Oltre la solidarietà internazionale, la vicinanza del presidente Sebastián Piñera e del ministro delle Miniere Laurence Golborne, onnipresente tra le tende delle famiglie accampate in superficie, sono tante le promesse di sostegno economico offerte ai minatori in caso di sopravvivenza e ovviamente anche alle famiglie dei trentatrè. Uno dei problemi pratici che hanno dovuto affrontare queste ultime, infatti, è stata la mancanza di autorizzazione alla riscossione dello stipendio dei lavoratori. Solitamente il pagamento del mensile è concesso solo direttamente al lavoratore e per questa occasione si è dovuto chiedere una deroga speciale. Oltre al dovuto i 33 coraggiosi hanno avuto centinaia di nuove offerte di lavoro, compensi per interviste ai media e addirittura una sottoscrizione ad personam lanciata da un imprenditore che ha donato circa 10.000 dollari ad ogni minatore chiedendo che altri come lui facciano lo stesso.
Ma se per loro, ironia della sorte, la sciagura è diventata una piccola miniera d’oro, diversa è la realtà per le centinaia di lavoratori impiegati nella stessa miniera di San Josè. Dal giorno del crollo delle gallerie, il 5 agosto, ovviamente i lavori di estrazione si sono interrotti e Alejandro Bohn y Marcelo Kemeny, i proprietari della società San Esteban hanno praticamente annunciato la bancarotta dell’impresa.
Economia mineraria.
Il Cile è il primo produttore mondiale di rame, con il record di un terzo di tutta l’estrazione del globo, e con oltre 800 mila addetti nel settore è la prima voce del prodotto interno lordo nazionale comprendendo anche gli altri metalli. I contratti salariali e d’ingaggio sono spesso al di fuori delle regole stabilite e la precarietà lavorativa è molto alta: si lavora a “progetto” e una volta esaurita la “vena”: tutti a casa. La San Esteban, inoltre, non è certo nuova ad incidenti e denunce da parte di lavoratori per mancanza di sicurezza: morti e incidenti gravi hanno funestato la gestione dei due imprenditori, e anche in questa occasione le verifiche a posteriori dovranno accertare le responsabilità della società.
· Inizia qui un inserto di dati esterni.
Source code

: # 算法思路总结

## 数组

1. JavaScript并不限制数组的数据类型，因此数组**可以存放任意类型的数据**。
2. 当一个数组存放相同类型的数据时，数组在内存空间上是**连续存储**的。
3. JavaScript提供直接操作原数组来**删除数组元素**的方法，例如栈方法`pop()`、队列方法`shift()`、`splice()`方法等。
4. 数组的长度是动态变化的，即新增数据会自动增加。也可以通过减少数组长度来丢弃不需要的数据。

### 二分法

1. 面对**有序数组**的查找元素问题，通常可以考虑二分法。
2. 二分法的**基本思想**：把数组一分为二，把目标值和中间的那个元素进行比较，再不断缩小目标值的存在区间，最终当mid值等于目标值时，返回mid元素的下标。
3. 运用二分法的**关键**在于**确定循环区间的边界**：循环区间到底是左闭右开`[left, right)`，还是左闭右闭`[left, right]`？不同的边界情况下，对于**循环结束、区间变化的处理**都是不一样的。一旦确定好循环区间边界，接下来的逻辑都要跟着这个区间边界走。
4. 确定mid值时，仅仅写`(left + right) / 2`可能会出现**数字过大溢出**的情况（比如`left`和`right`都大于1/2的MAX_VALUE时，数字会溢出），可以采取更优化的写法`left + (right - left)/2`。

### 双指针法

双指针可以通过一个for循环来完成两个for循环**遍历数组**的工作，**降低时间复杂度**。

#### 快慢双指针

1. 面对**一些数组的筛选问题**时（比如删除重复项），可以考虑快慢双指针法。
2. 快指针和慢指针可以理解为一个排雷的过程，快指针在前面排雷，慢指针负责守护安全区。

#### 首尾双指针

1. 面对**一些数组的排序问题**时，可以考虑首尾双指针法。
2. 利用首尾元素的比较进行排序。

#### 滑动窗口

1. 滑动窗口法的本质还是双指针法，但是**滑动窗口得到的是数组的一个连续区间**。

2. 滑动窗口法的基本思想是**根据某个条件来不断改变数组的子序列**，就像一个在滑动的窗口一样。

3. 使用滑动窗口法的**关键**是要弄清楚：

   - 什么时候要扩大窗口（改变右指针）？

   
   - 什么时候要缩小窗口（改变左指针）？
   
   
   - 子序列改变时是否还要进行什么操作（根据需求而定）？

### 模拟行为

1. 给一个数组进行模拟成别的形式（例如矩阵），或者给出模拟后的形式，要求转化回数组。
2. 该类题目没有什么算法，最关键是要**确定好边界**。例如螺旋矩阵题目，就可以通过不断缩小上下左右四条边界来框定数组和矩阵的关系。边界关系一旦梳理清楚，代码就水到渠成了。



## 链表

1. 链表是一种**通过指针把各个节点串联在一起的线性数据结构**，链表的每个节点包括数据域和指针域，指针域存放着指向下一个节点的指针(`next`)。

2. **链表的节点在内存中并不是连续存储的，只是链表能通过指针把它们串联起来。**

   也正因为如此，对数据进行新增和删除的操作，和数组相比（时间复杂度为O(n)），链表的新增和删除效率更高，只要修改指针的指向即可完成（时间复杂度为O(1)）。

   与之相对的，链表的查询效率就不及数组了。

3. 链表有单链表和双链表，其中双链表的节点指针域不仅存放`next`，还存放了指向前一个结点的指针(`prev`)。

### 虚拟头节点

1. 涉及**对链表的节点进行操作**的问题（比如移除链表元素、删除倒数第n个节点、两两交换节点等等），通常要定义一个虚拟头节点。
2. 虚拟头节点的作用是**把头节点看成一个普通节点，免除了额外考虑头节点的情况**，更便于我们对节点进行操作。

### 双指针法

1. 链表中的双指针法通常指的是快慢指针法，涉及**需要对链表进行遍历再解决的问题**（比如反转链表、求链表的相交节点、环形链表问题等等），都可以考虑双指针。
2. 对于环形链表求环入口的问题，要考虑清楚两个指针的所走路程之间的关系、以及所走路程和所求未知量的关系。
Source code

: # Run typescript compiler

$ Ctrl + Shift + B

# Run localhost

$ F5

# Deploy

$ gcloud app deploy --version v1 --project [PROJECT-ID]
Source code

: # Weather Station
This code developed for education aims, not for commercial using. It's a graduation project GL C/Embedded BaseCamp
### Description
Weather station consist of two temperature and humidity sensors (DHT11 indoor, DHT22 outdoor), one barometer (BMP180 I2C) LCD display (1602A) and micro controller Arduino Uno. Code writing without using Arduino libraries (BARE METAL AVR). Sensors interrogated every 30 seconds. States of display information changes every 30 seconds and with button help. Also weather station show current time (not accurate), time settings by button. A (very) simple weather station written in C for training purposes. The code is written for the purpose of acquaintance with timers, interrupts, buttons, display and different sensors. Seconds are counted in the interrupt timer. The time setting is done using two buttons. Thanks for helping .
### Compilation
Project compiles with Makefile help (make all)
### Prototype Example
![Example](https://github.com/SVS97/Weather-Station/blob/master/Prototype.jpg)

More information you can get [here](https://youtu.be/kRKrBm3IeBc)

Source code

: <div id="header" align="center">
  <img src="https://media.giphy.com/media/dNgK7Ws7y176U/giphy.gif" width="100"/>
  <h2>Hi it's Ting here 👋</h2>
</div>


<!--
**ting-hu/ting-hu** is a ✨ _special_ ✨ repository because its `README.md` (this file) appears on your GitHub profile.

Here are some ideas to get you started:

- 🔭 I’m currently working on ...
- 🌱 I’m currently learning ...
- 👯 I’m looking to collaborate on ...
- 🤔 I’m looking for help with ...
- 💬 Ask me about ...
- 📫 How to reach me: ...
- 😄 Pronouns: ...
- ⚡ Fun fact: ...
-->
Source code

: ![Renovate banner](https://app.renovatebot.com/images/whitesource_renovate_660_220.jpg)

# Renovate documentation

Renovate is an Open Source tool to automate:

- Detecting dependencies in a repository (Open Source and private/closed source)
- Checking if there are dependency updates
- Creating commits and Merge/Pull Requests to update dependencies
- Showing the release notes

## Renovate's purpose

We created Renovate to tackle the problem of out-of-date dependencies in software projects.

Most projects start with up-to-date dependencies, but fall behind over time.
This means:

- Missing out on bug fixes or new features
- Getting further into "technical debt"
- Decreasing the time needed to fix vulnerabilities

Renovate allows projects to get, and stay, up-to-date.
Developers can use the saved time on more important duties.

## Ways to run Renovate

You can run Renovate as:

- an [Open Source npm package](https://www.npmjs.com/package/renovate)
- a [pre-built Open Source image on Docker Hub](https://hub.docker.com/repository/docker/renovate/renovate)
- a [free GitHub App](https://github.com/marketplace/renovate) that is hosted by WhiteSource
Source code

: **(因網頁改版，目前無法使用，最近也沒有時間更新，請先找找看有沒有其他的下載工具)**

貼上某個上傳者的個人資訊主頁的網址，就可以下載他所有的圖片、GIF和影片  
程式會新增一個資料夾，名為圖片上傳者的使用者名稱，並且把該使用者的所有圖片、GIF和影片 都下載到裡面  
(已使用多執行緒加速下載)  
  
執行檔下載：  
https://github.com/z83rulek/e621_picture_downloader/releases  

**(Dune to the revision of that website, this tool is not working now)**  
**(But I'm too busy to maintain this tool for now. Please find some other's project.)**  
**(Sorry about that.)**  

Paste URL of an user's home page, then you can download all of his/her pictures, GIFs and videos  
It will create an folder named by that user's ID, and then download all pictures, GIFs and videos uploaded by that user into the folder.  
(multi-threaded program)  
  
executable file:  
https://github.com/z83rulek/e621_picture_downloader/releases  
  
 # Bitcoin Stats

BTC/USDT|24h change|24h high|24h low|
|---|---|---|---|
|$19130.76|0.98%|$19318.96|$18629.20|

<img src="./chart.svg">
Nonostante questo caso sia finito davanti le telecamere di tutto il mondo, rimane il fatto che per verificare la messa in sicurezza delle migliaia di miniere il Servizio nazionale di Geologia del Cile dispone di poche unità di ispettori atti a tale controllo e da quando il rame è schizzato al massimo del suo valore in tutte le borse mondiali, l’imperativo è stato: aprire o riaprire le miniere ad ogni costo.
A prescindere dalla chiarezza sugli eventi accaduti, nel frattempo la miniera San Josè ovviamente è chiusa e 250 lavoratori su circa 300, hanno già ricevuto la lettera di licenziamento e come viene sottolineato in Cile, spesso dietro lo stipendio di un singolo minatore ci sono almeno tre famiglie da mantenere. Senza questo provvedimento esplicito, per assurdo, un minatore si trova costretto a rimanere fermo e sotto ingaggio, senza la possibilità di essere assunto da altre compagnie. Un intermediario incaricato per l’occasione dal governo è riuscito, in questo caso, a ottenere che gli stipendi di agosto e settembre dei minatori possano essere rifondati, ma il destino di questi lavoratori comunque è compromesso.
Sorge spontaneo chiedersi se quando il trentatreesimo minatore toccherà la superficie terrestre, le telecamere di tutto il mondo interromperanno le trasmissioni o saranno disposte a cambiare inquadratura: dal buco vuoto alla lunga fila formata di 300 lavoratori che aspettano il loro turno per entrare nel buco e tornare nelle viscere di San Josè.